Today there are more options for dealing with grief. One can clear out and start over somewhere else, see a therapist, fall into a rebound relationship, immerse oneself in work, etc. (Some of which admittedly were possible back then, at least for men.) Life isn't over even though it feels like it. But I definitely get the impression that back then there were fewer conventional ways to achieve happiness and a limited amount of time to secure them.
And if I'd missed a chance and felt myself doomed to spinsterhood forever, living with more fortunate relatives who pitied me and gossips who would still be telling how I failed to marry the viscount's son ten years from now, nursing and cholera might suddenly have its appeal. :)
Thought two: How often was suicide recorded as a cause of death back then (in real life, not fiction)? If Aunt Amy drank the whole bottle of laudanum six months after her husband died, might the physician tactfully put down "brain fever from grief" instead?
Thought three, damn, they're multiplying: Sondheim's musical Passion is set in that time period, and is all about emotions so strong they can kill you. Or as Sondheim put it, "how the force of somebody's feelings for you can crack you open". If you haven't seen it, you might find either the movie or filmed stage version very interesting to watch. (And it has brain fever, too.)

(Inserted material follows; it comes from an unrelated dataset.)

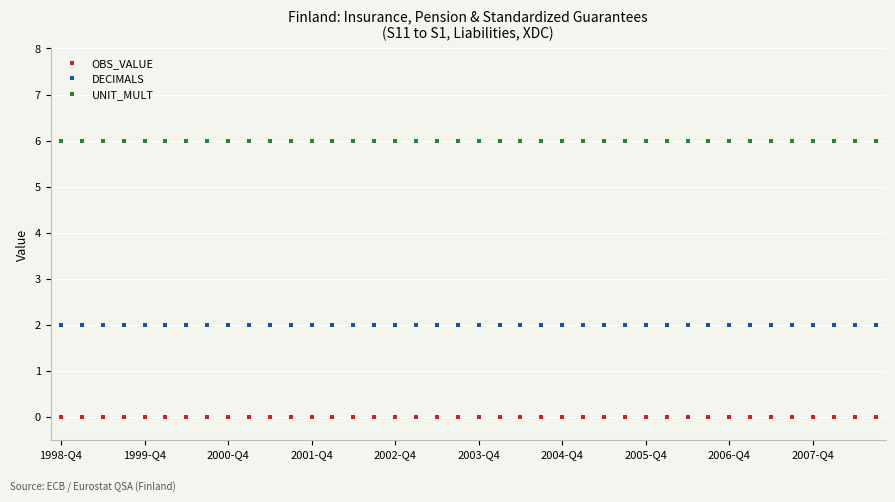

At how many categories does at least one series exceed 3?

40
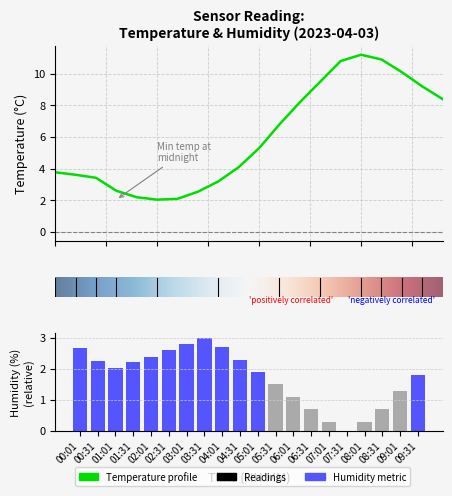

Which category has the lowest value in the humidity series?

07:31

(Small warning, though: Passion provoked intense reactions in most people I know who have seen it. It is brilliant, but I did not enjoy it, and the premise still makes me bitterly angry. Must see it again sometime to achieve analytical distance.)
no subject
Date: 2003-08-19 05:08 am (UTC)The question about the poor is very interesting. There was some work done on admissions to a large Edinburgh hospital in the mid-C19th, which would have had a working-class constituency (the middle classes and above didn't go into hospitals). What they found out was that large numbers of working women (servants, shopworkers, seamstresses etc) were being admitted with 'hysteria', which a lot of books still tell us was a diagnosis devised solely for the purpose of keeping middle and upper class women in order. They were treated with a good deal of sympathy within the parameters of medical attitudes at the time. (If you are really, really, interested in this I can probably track down a more precise reference.)

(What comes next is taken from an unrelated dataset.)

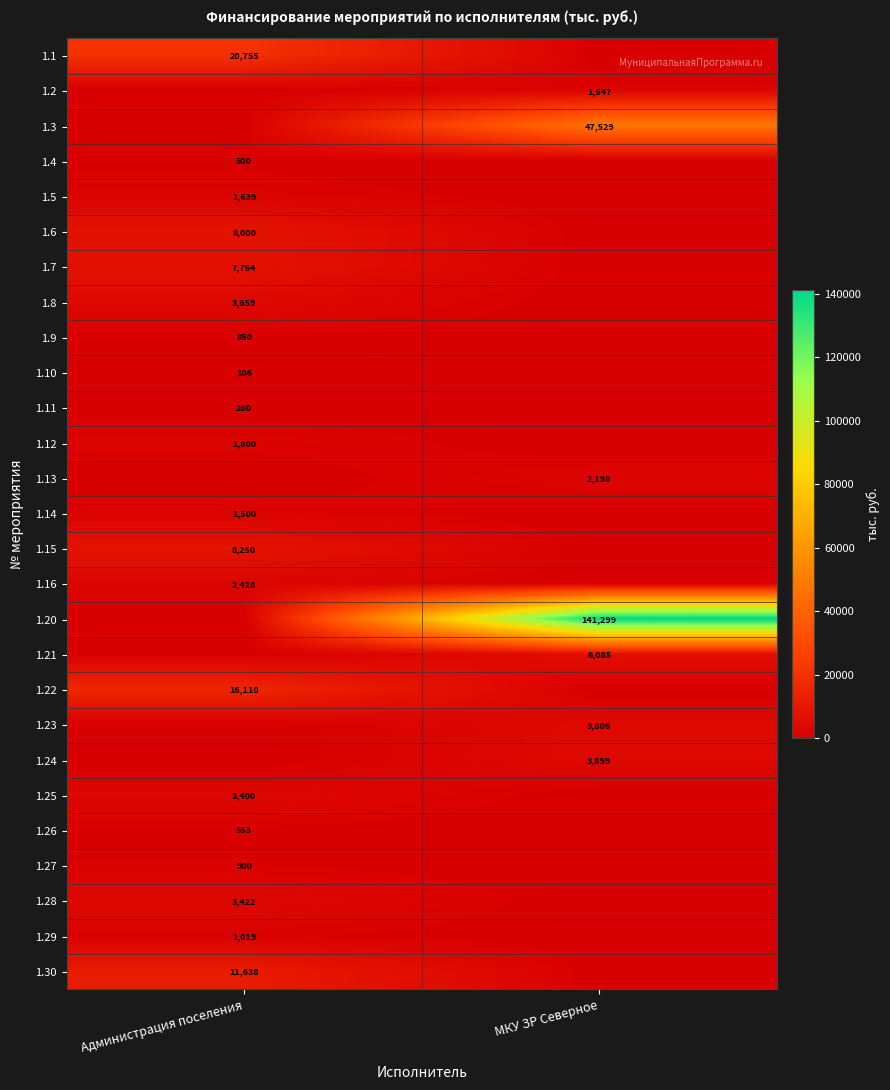

Is it true that 1.11 equals 260 at Администрация поселения?

True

There is also some recent historical work on (public and poor law) lunatic asylum admissions which might indicate how often disappointment in love was seen as at least a factor in mental disturbance and possibly attempted suicide. Even among the 'lower classes' admitted to these institutions, diagnoses such as 'religious melancholia' are recorded. (Again, I can supply refs for anyone who wants to pursue this.)

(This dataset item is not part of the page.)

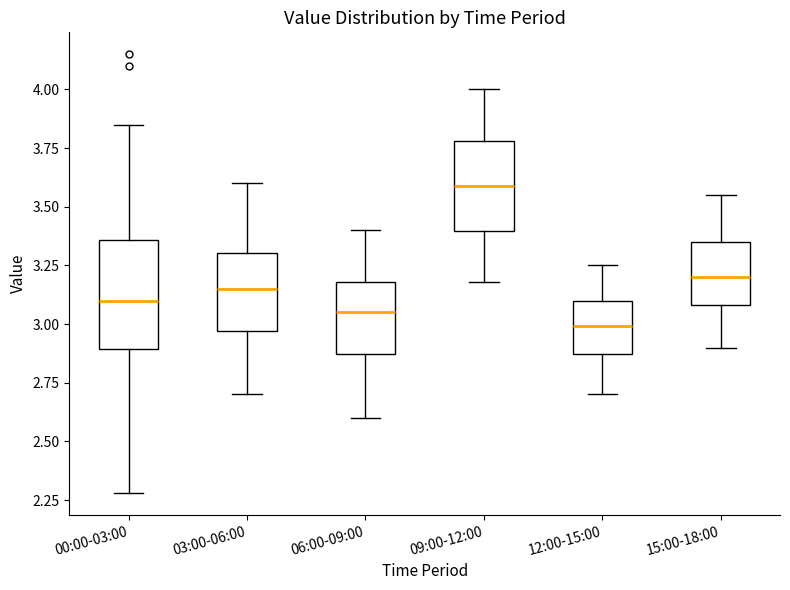

Where does the median line of the box for 15:00-18:00 sit on the y-axis? The values are not printed on the chart, so give them approximately, as read against the axis.

3.20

As suicide was a crime until the 1960s, I 'd guess that there'd have been quite a lot of pressure among the 'respectable classes' to cover it up if at all possible (and given that doctors often certified embarrassing causes of death euphemistically, seems probable if there was any way of describing it otherwise). But Olive Anderson's big book on Victorian suicide probably goes into all this in great detail.